Koufax, Wainwright, and Wang are just three examples. You can also remember Randy Johnson’s career finish—four mere relief appearances in 2009 with the Giants. Until he made those, Johnson spent about a third of that season on the disabled list with a torn rotator cuff—incurred while he was batting. Was that the way you wanted to see a great pitcher mosey off into the proverbial sunset of a Hall of Fame career?

Sure, we all had a blast when Bartolo Colon, then a Met, bombed James Shields into the left field seats in 2016, in San Diego, for Colon’s first major league home run. It was a laugh and a half of pleasure watching Colon run the bases like a cement truck with a flat inner rear tire, and watching the Mets empty the dugout before he arrived after touching the plate.

It was such a blast we almost forgot Colon was 43 years old, in his nineteenth major league season, in only his 226th lifetime at-bat since he spent the big bulk of his career in the American League. His lifetime slash: .084/.092/.107, and an OPS+ of minus-45. And I didn’t notice the Mets in any big hurry to have him grab a bat and starting loosening up to pinch hit in the wild card game they lost that year.

You’ve probably heard it said often enough that American League teams with the DH can put what amounts to an extra leadoff hitter into the number nine batting lineup slot. Why would it be so terrible for National League teams to do that? Especially since sliding in an extra leadoff hitter might move the line appropriately enough for them to slide an extra potential run producer into the number two slot?

America is a country that has had growing pains enough in its comparatively young life that several traditions have died to no regret. Some died very hard, though die they must. (We fought a civil war over one of them.) Some died over longer and more cumulatively painful times, though die they must. Enough of them absolutely had to die and we are by and large better for that. The question to ask of tradition is not whether tradition qua tradition is to be preferred, it’s whether there are those traditions that are hazardous to a nation’s core principles or a game’s health.

Baseball’s had some growing pains, too. There was once a time when the nation and some of the game’s leading figures thought the home run would destroy the game. Ty Cobb and John McGraw objected to its impediment (so they alleged) to “scientific baseball.” (Which didn’t stop McGraw from nurturing and turning Hall of Famer Mel Ott loose when that National League home run king came under his wing and of age.) Ring Lardner once said the advent of the live ball and the home run ruined baseball for him far more than the Black Sox scandal could.

There was once a time when baseball feared such things as broadcasting, night ball (and remember, again, how long the Cubs held out against it), and shifting franchise locations would be the end of the game as we know it.

They thought free agency would make the game competitively imbalanced, too. As if the game was in perfect competitive balance when the Yankees won all those 20th Century reserve-era pennants and there were only two exceptions to New York World Series winners (the 1957 Braves, the 1959 Dodgers) during the 1950s.

▶ Data lines
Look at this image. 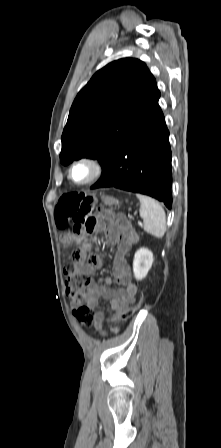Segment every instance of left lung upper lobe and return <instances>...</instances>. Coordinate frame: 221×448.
I'll use <instances>...</instances> for the list:
<instances>
[{"label":"left lung upper lobe","instance_id":"1","mask_svg":"<svg viewBox=\"0 0 221 448\" xmlns=\"http://www.w3.org/2000/svg\"><path fill=\"white\" fill-rule=\"evenodd\" d=\"M159 97L155 78L138 59H119L97 71L70 109L61 163L87 157L105 167Z\"/></svg>","mask_w":221,"mask_h":448}]
</instances>
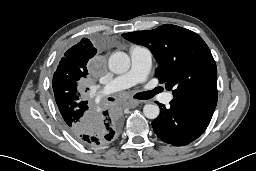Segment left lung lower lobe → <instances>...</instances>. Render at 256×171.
Instances as JSON below:
<instances>
[{"label":"left lung lower lobe","instance_id":"0a47b994","mask_svg":"<svg viewBox=\"0 0 256 171\" xmlns=\"http://www.w3.org/2000/svg\"><path fill=\"white\" fill-rule=\"evenodd\" d=\"M161 107L152 122L156 135L174 146H184L197 139L208 127L213 112L191 103L173 99L170 106Z\"/></svg>","mask_w":256,"mask_h":171}]
</instances>
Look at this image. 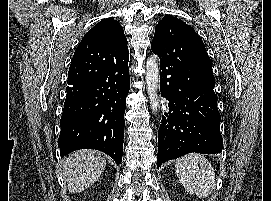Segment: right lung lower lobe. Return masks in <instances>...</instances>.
I'll list each match as a JSON object with an SVG mask.
<instances>
[{
    "mask_svg": "<svg viewBox=\"0 0 271 201\" xmlns=\"http://www.w3.org/2000/svg\"><path fill=\"white\" fill-rule=\"evenodd\" d=\"M129 55L111 43L80 42L68 71L58 139L61 157L78 149L100 150L120 164Z\"/></svg>",
    "mask_w": 271,
    "mask_h": 201,
    "instance_id": "98d812e1",
    "label": "right lung lower lobe"
}]
</instances>
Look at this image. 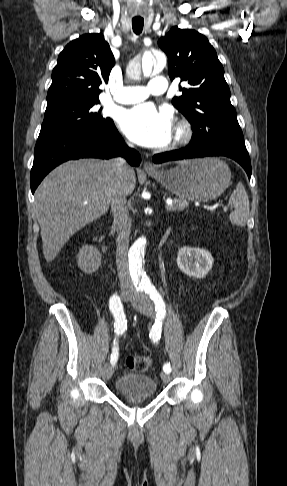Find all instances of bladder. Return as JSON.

▶ Complete the following
1. Answer these from the baseball excerpt, one line each:
(a) Which pitcher gave up Bartolo Colon's first major league home run?
(b) How old was Colon in that season?
(c) Which two teams were the 1950s exceptions to New York World Series winners?
2. Rewrite the baseball excerpt starting with "Koufax, Wainwright, and" and going on through "touching the plate.", swapping in "Diamondbacks" wherever "Giants" appears.
3. Extend the baseball excerpt with the paragraphs that would come next after its final sentence.

▶ Outputs for the tasks
1.
(a) James Shields
(b) 43 years old
(c) The 1957 Braves and the 1959 Dodgers

2.
Koufax, Wainwright, and Wang are just three examples. You can also remember Randy Johnson’s career finish—four mere relief appearances in 2009 with the Diamondbacks. Until he made those, Johnson spent about a third of that season on the disabled list with a torn rotator cuff—incurred while he was batting. Was that the way you wanted to see a great pitcher mosey off into the proverbial sunset of a Hall of Fame career?

Sure, we all had a blast when Bartolo Colon, then a Met, bombed James Shields into the left field seats in 2016, in San Diego, for Colon’s first major league home run. It was a laugh and a half of pleasure watching Colon run the bases like a cement truck with a flat inner rear tire, and watching the Mets empty the dugout before he arrived after touching the plate.

3.
The National League has held out against the DH about as long as the Cubs once held out against night ball. (The Cubs actually started planning night ball before Pearl Harbour and the world war to come compelled then-owner Phil Wrigley to send the planned lights and support structure materials away on behalf of the war effort.) And like the Cubs and their faithful regarding the lights, the DH in the National League won’t inflict  curved spines, hairy hands, or erectile dysfunction.

Baseball suffers more profound compromisings. Things like tanking teams. Things like hitters obsessed with launch angles. Things like hitters and coaches un-obsessed with busting the shifts by thinking about hitting into the wide-open spaces even (especially?) when there’s a no-hitter in the making against them. (You’re fool enough to leave that wide open a space for me when your guy’s pitching a no-hitter, you’ve bought your own busted no-no.) Things like the so-called “unwritten rules” to which too many players keep clinging. (I say again: you want to play baseball like businessmen, wear three piece suits on the field.)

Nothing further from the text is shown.